Text segment -
*** Begin section ***
This accesses an SQL Server database. The Id field maps to an SQL Server int field, And the Text field maps to Text(nvarchar(max)) field. Running select COUNT(*) from TableName results in 1,173,623 records and running select sum(len(Text)) from TableName results in 48,915,031. Since int is a 32 bit integer, the ids should take only 4.69MB of space and the strings less than 1GB. So we are not even bumping against the 2GB/object limit.
I then change the code in this way:
Dictionary<string, int> allResults;
using (var dc = new MyDataContext())
{
Dictionary<string, int> threeHundred;
dc.CommandTimeout = 0;
var tot = dc.MyTable.Count();
allResults = new Dictionary<string, int>(tot);
int skip = 0;
int takeThis = 300000;
while (skip < tot)
{
threeHundred = dc.MyTable.Skip(skip).Take(takeThis).ToDictionary(x => x.Text, x => x.Id);
skip = skip + takeThis;
allResults = allResults.Concat(threeHundred).ToDictionary(x => x.Key, x => x.Value);
threeHundred = null;
GC.Collect();
}
}
I learn that garbage collaction here does not help and that the out of memory exception is thrown on the first line in the while loop once skip = 900,000.
*** End section ***
Task requirements - Edit the forum post from "This accesses an" to "the 2GB/object limit." so that "SQL Server" becomes "MySQL", and return that stretch of the post. Rely only on the forum post above.

Extracted records -
*** Begin section ***
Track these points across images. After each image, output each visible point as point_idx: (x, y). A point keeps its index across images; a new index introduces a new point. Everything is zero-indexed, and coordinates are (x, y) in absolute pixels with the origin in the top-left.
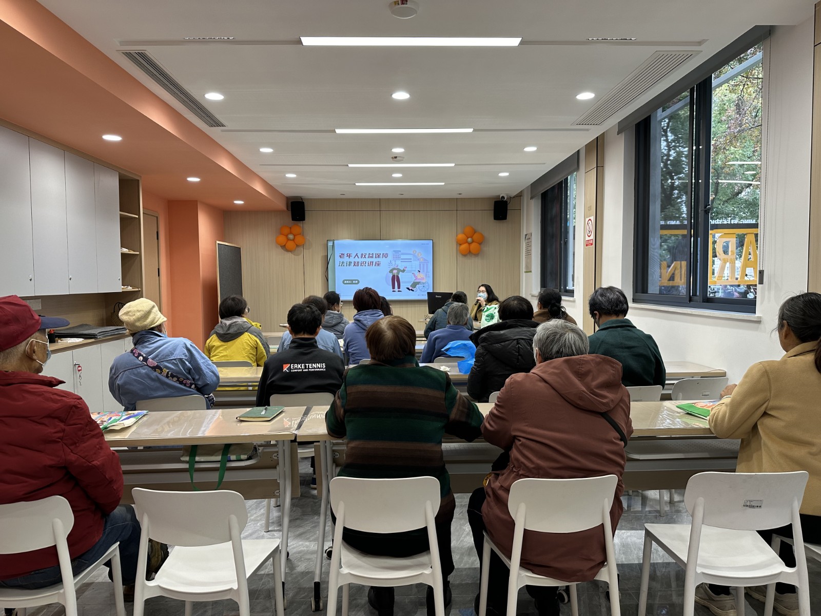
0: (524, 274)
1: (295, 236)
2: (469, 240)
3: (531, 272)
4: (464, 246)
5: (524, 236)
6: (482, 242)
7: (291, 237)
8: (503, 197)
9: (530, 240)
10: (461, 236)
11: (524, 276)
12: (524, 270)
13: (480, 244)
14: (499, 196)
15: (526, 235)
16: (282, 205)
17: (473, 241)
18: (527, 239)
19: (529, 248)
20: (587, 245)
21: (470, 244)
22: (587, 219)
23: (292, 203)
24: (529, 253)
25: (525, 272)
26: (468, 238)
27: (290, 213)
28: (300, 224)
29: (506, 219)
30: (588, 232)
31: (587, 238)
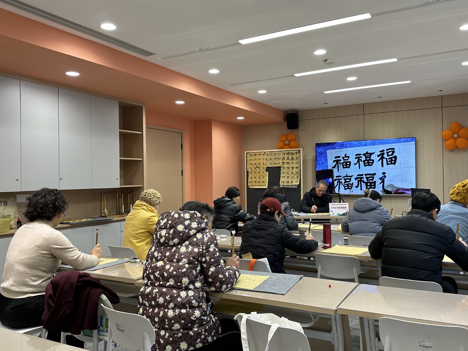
1: (290, 141)
4: (450, 142)
7: (287, 142)
10: (446, 132)
17: (459, 137)
23: (287, 115)
26: (454, 134)
27: (286, 123)
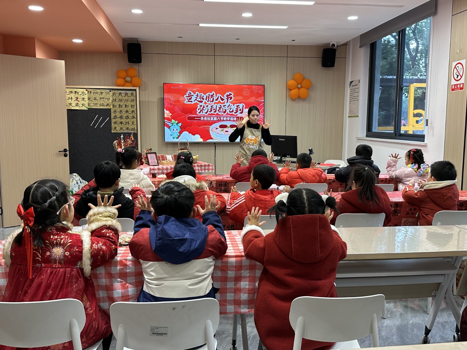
0: (348, 118)
1: (131, 78)
2: (299, 86)
3: (358, 116)
4: (294, 92)
5: (349, 83)
6: (309, 87)
7: (128, 79)
8: (333, 45)
9: (357, 87)
10: (292, 82)
11: (347, 121)
12: (348, 115)
13: (308, 89)
14: (330, 44)
15: (352, 82)
16: (119, 46)
17: (301, 87)
18: (353, 86)
19: (356, 95)
20: (453, 90)
21: (299, 88)
22: (454, 64)
23: (128, 44)
24: (354, 98)
25: (349, 117)
26: (298, 84)
27: (126, 55)
28: (136, 66)
29: (333, 66)
30: (455, 77)
31: (454, 82)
*** End section ***
Exercise response -
This accesses an MySQL database. The Id field maps to an MySQL int field, And the Text field maps to Text(nvarchar(max)) field. Running select COUNT(*) from TableName results in 1,173,623 records and running select sum(len(Text)) from TableName results in 48,915,031. Since int is a 32 bit integer, the ids should take only 4.69MB of space and the strings less than 1GB. So we are not even bumping against the 2GB/object limit.